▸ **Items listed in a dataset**
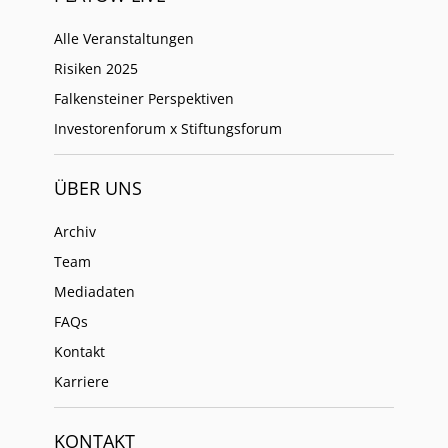
Alle Veranstaltungen
Risiken 2025
Falkensteiner Perspektiven
Investorenforum x Stiftungsforum
ÜBER UNS
Archiv
Team
Mediadaten
FAQs
Kontakt
Karriere
KONTAKT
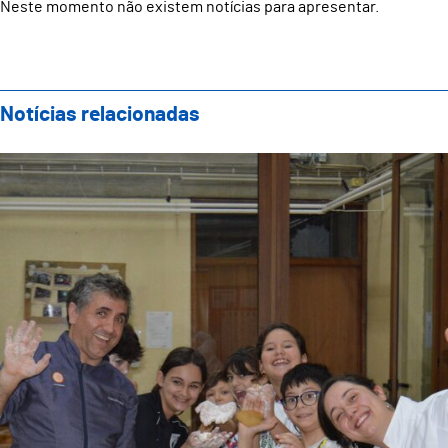
Neste momento não existem notícias para apresentar.
Notícias relacionadas
Showcooking Famílias: Evento Final do Projeto “Fost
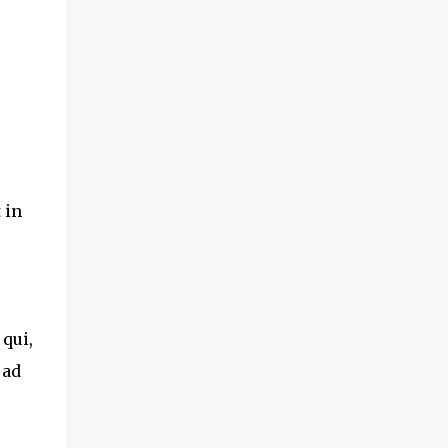
 in
qui,
 ad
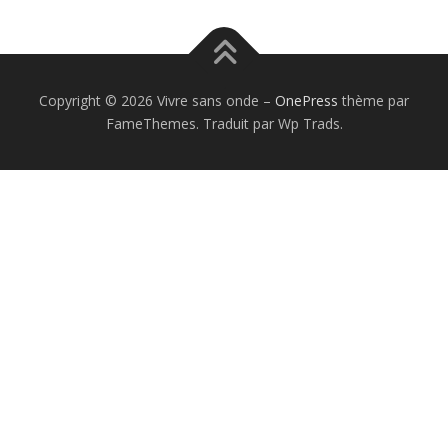
Copyright © 2026 Vivre sans onde
–
OnePress
thème par
FameThemes. Traduit par Wp Trads.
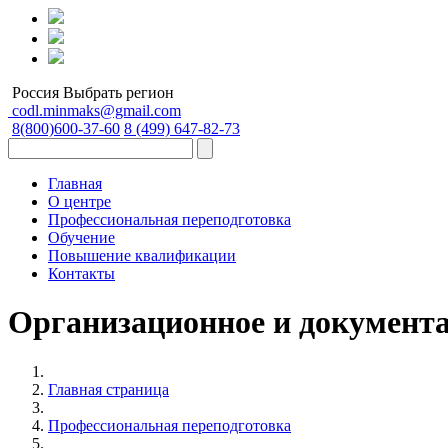
Россия
Выбрать регион
codl.minmaks@gmail.com
8(800)600-37-60
8 (499) 647-82-73
Главная
О центре
Профессиональная переподготовка
Обучение
Повышение квалификации
Контакты
Организационное и документа
Главная страница
Профессиональная переподготовка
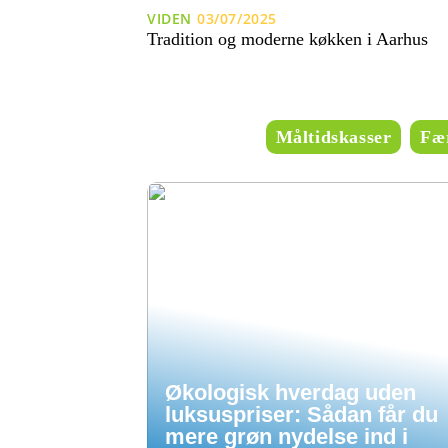
VIDEN
03/07/2025
Tradition og moderne køkken i Aarhus
Måltidskasser
Fær
Økologisk hverdag uden
luksuspriser: Sådan får du
mere grøn nydelse ind i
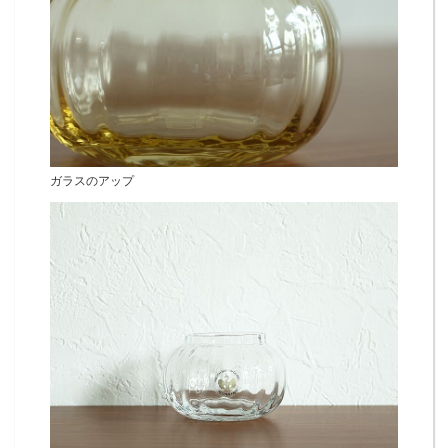
ガラスのアップ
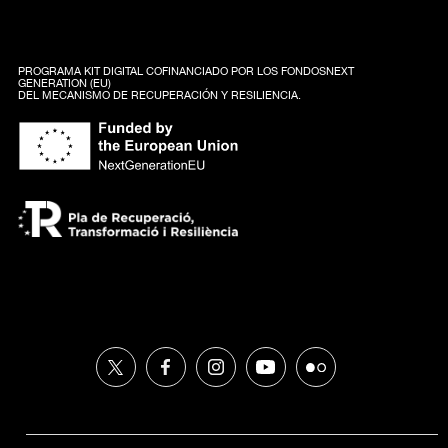
PROGRAMA KIT DIGITAL COFINANCIADO POR LOS FONDOSNEXT
GENERATION (EU)
DEL MECANISMO DE RECUPERACIÓN Y RESILIENCIA.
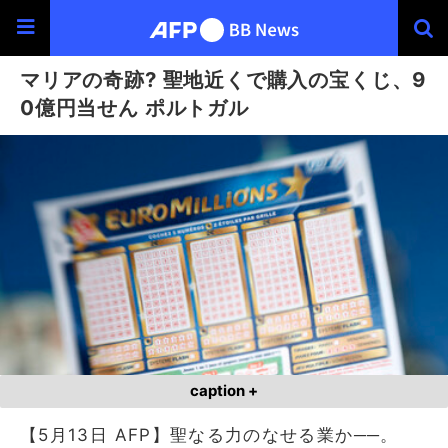
マリアの奇跡? 聖地近くで購入の宝くじ、9
0億円当せん ポルトガル
caption +
【5月13日 AFP】聖なる力のなせる業か──。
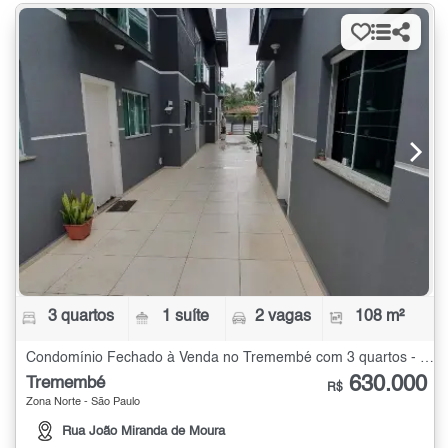
3 quartos
1 suíte
2 vagas
108 m²
Condomínio Fechado à Venda no Tremembé com 3 quartos - 108 m²
630.000
Tremembé
R$
Zona Norte - São Paulo
Rua João Miranda de Moura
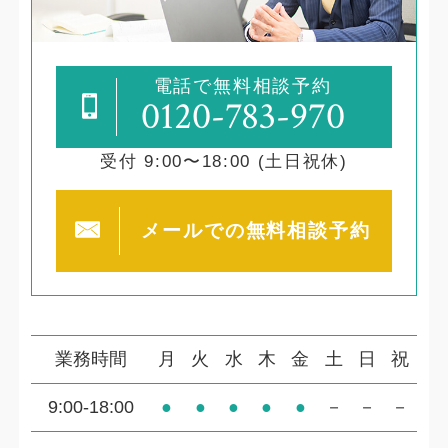
電話で無料相談予約
0120-783-970
受付 9:00〜18:00 (土日祝休)
メールでの
無料相談予約
業務時間
月
火
水
木
金
土
日
祝
9:00-18:00
●
●
●
●
●
－
－
－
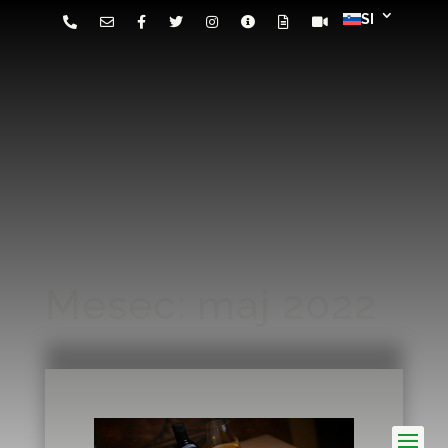
Mesec:
maj 2022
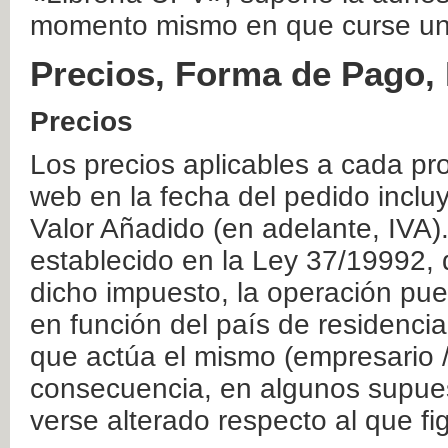
momento mismo en que curse un
Precios, Forma de Pago, 
Precios
Los precios aplicables a cada pr
web en la fecha del pedido inclu
Valor Añadido (en adelante, IVA)
establecido en la Ley 37/19992, 
dicho impuesto, la operación pue
en función del país de residencia
que actúa el mismo (empresario / 
consecuencia, en algunos supuest
verse alterado respecto al que f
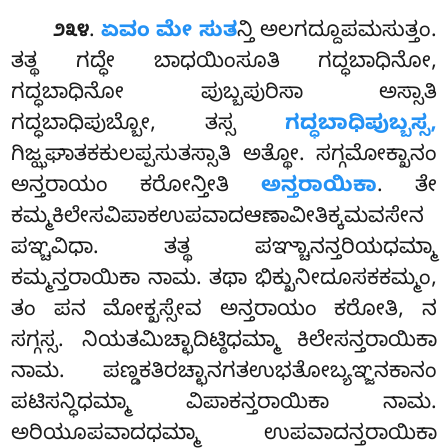
.
ಏವಂ
ಮೇ ಸುತ
ನ್ತಿ ಅಲಗದ್ದೂಪಮಸುತ್ತಂ.
೨೩೪
ತತ್ಥ ಗದ್ಧೇ ಬಾಧಯಿಂಸೂತಿ ಗದ್ಧಬಾಧಿನೋ,
ಗದ್ಧಬಾಧಿನೋ ಪುಬ್ಬಪುರಿಸಾ ಅಸ್ಸಾತಿ
ಗದ್ಧಬಾಧಿಪುಬ್ಬೋ, ತಸ್ಸ
ಗದ್ಧಬಾಧಿಪುಬ್ಬಸ್ಸ,
ಗಿಜ್ಝಘಾತಕಕುಲಪ್ಪಸುತಸ್ಸಾತಿ ಅತ್ಥೋ. ಸಗ್ಗಮೋಕ್ಖಾನಂ
ಅನ್ತರಾಯಂ ಕರೋನ್ತೀತಿ
ಅನ್ತರಾಯಿಕಾ
. ತೇ
ಕಮ್ಮಕಿಲೇಸವಿಪಾಕಉಪವಾದಆಣಾವೀತಿಕ್ಕಮವಸೇನ
ಪಞ್ಚವಿಧಾ. ತತ್ಥ ಪಞ್ಚಾನನ್ತರಿಯಧಮ್ಮಾ
ಕಮ್ಮನ್ತರಾಯಿಕಾ ನಾಮ. ತಥಾ ಭಿಕ್ಖುನೀದೂಸಕಕಮ್ಮಂ,
ತಂ ಪನ ಮೋಕ್ಖಸ್ಸೇವ ಅನ್ತರಾಯಂ ಕರೋತಿ, ನ
ಸಗ್ಗಸ್ಸ. ನಿಯತಮಿಚ್ಛಾದಿಟ್ಠಿಧಮ್ಮಾ ಕಿಲೇಸನ್ತರಾಯಿಕಾ
ನಾಮ. ಪಣ್ಡಕತಿರಚ್ಛಾನಗತಉಭತೋಬ್ಯಞ್ಜನಕಾನಂ
ಪಟಿಸನ್ಧಿಧಮ್ಮಾ ವಿಪಾಕನ್ತರಾಯಿಕಾ ನಾಮ.
ಅರಿಯೂಪವಾದಧಮ್ಮಾ ಉಪವಾದನ್ತರಾಯಿಕಾ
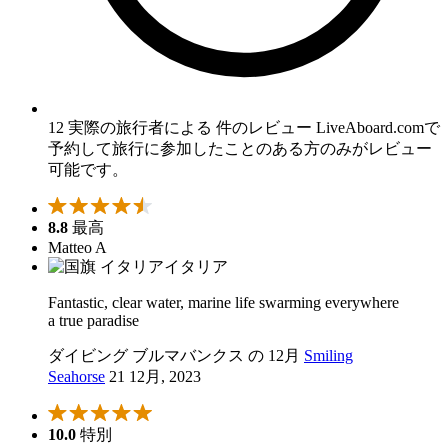
12 実際の旅行者による 件のレビュー
LiveAboard.comで
予約して旅行に参加したことのある方のみがレビュー
可能です。
8.8
最高
Matteo A
イタリア
Fantastic, clear water, marine life swarming everywhere
a true paradise
ダイビング ブルマバンクス の 12月
Smiling
Seahorse
21 12月, 2023
10.0
特別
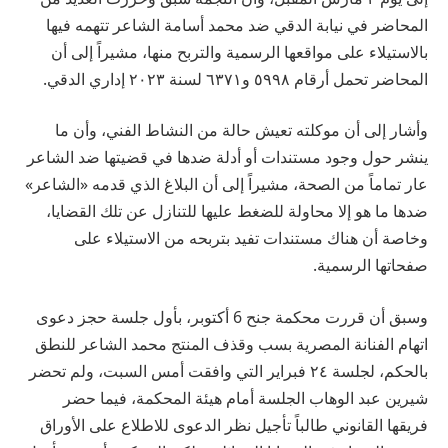
المحاضر في نيابة الدقي ضد محمد أسامة الشاعر تتهمه فيها
بالاستيلاء على مواقعها الرسمية والتربح منها، مشيراً إلى أن
المحاضر تحمل أرقام ٥٩٩٨ و٦٣٧١ لسنة ٢٠٢٣ إداري الدقي.
وأشار إلى أن موكلته تعيش حالة من النشاط الفني، وأن ما
ينشر حول وجود مستندات أو أدلة ضدها في قضيتها ضد الشاعر
عار تماماً من الصحة، مشيراً إلى أن البلاغ الذي قدمه «الشاعر»
ضدها ما هو إلا محاولة للضغط عليها للتنازل عن تلك القضايا،
وخاصة أن هناك مستندات تفيد بتربحه من الاستيلاء على
صفحاتها الرسمية.
وسبق أن قررت محكمة جنح 6 أكتوبر، بأول جلسة حجز دعوى
اتهام الفنانة المصرية بسب وقذف المنتج محمد الشاعر للنطق
بالحكم، لجلسة ٢٤ فبراير التي وافقت أمس السبت، ولم تحضر
شيرين عبد الوهاب الجلسة أمام هيئة المحكمة، فيما حضر
فريقها القانوني طالباً تأجيل نظر الدعوى للاطلاع على الأوراق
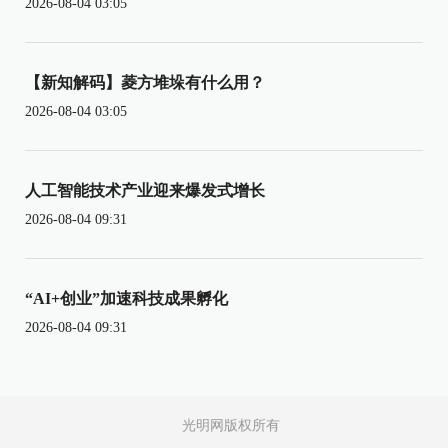
2026-08-04 03:05
【新知解码】菱方堆垛有什么用？
2026-08-04 03:05
人工智能技术产业迎来爆发式增长
2026-08-04 09:31
“AI+创业”加速科技成果孵化
2026-08-04 09:31
光明网版权所有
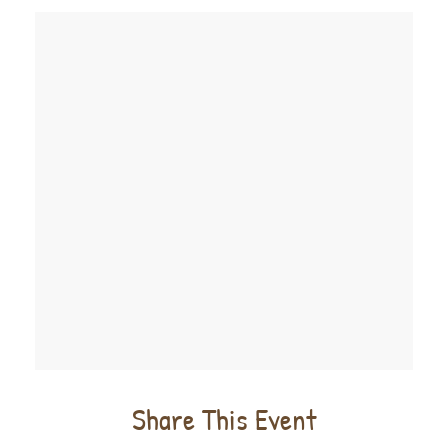
Share This Event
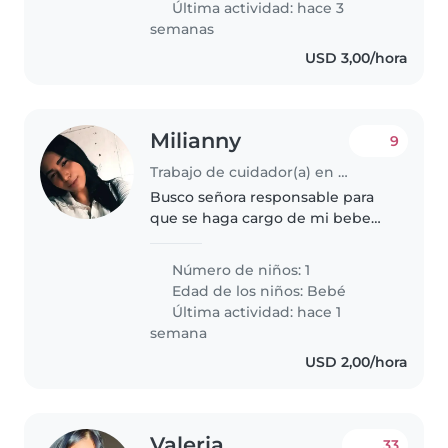
Última actividad: hace 3
semanas
USD 3,00/hora
Milianny
9
Trabajo de cuidador(a) en Barquisimeto
Busco señora responsable para
que se haga cargo de mi bebe
todos los días, tiene casi 9 meses,
necesito trabajar de nuevo. Y los
Número de niños: 1
pagos que sean 15 y último,
Edad de los niños:
Bebé
desde la mañana hasta las..
Última actividad: hace 1
semana
USD 2,00/hora
Valeria
33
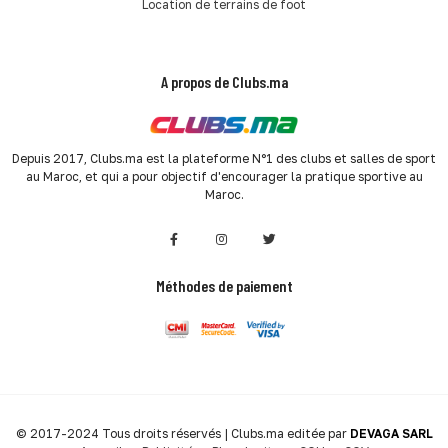
Location de terrains de foot
A propos de Clubs.ma
Depuis 2017, Clubs.ma est la plateforme N°1 des clubs et salles de sport
au Maroc, et qui a pour objectif d'encourager la pratique sportive au
Maroc.
Méthodes de paiement
© 2017-2024 Tous droits réservés | Clubs.ma editée par
DEVAGA SARL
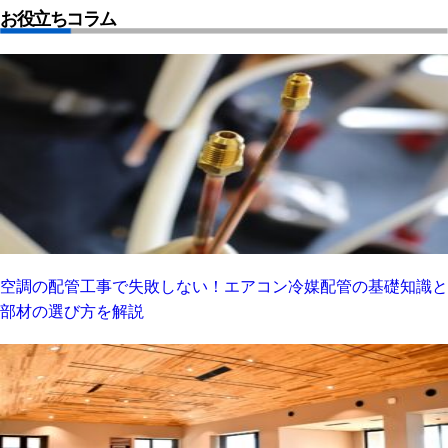
お役立ちコラム
空調の配管工事で失敗しない！エアコン冷媒配管の基礎知識と
部材の選び方を解説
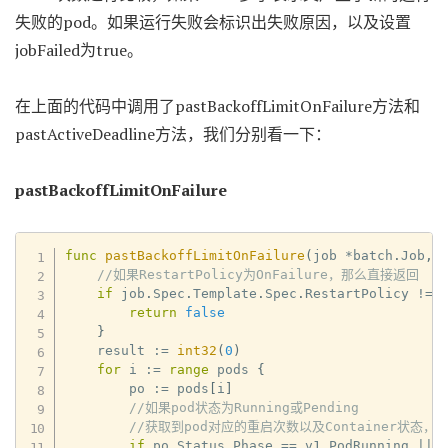
失败的pod。如果运行失败会标识出失败原因，以及设置
jobFailed为true。
在上面的代码中调用了pastBackoffLimitOnFailure方法和
pastActiveDeadline方法，我们分别看一下：
pastBackoffLimitOnFailure
func
pastBackoffLimitOnFailure
(
job 
*
batch
.
Job
,
 
//如果RestartPolicy为OnFailure，那么直接返回
if
 job
.
Spec
.
Template
.
Spec
.
RestartPolicy 
!=
 
return
false
}
    result 
:=
int32
(
0
)
for
 i 
:=
range
 pods 
{
        po 
:=
 pods
[
i
]
//如果pod状态为Running或Pending
//获取到pod对应的重启次数以及Container状态，包含p
if
 po
.
Status
.
Phase 
==
 v1
.
PodRunning 
||
 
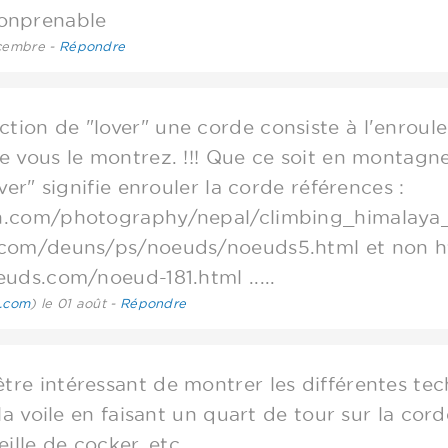
onprenable
écembre -
Répondre
tion de "lover" une corde consiste à l'enroul
 vous le montrez. !!! Que ce soit en montagn
ver" signifie enrouler la corde références :
.com/photography/nepal/climbing_himalaya_
com/deuns/ps/noeuds/noeuds5.html et non ht
uds.com/noeud-181.html .....
d.com
) le 01 août -
Répondre
tre intéressant de montrer les différentes te
la voile en faisant un quart de tour sur la co
ille de cocker, etc...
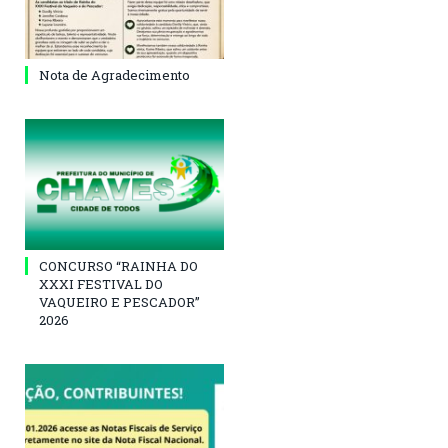
Nota de Agradecimento
CONCURSO “RAINHA DO
XXXI FESTIVAL DO
VAQUEIRO E PESCADOR”
2026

▸ **Required action**
The answer must consist of each line from the entries that contains the string "Tremembé".

▸ **Solution for this exercise**
Condomínio Fechado à Venda no Tremembé com 3 quartos - 108 m²
Tremembé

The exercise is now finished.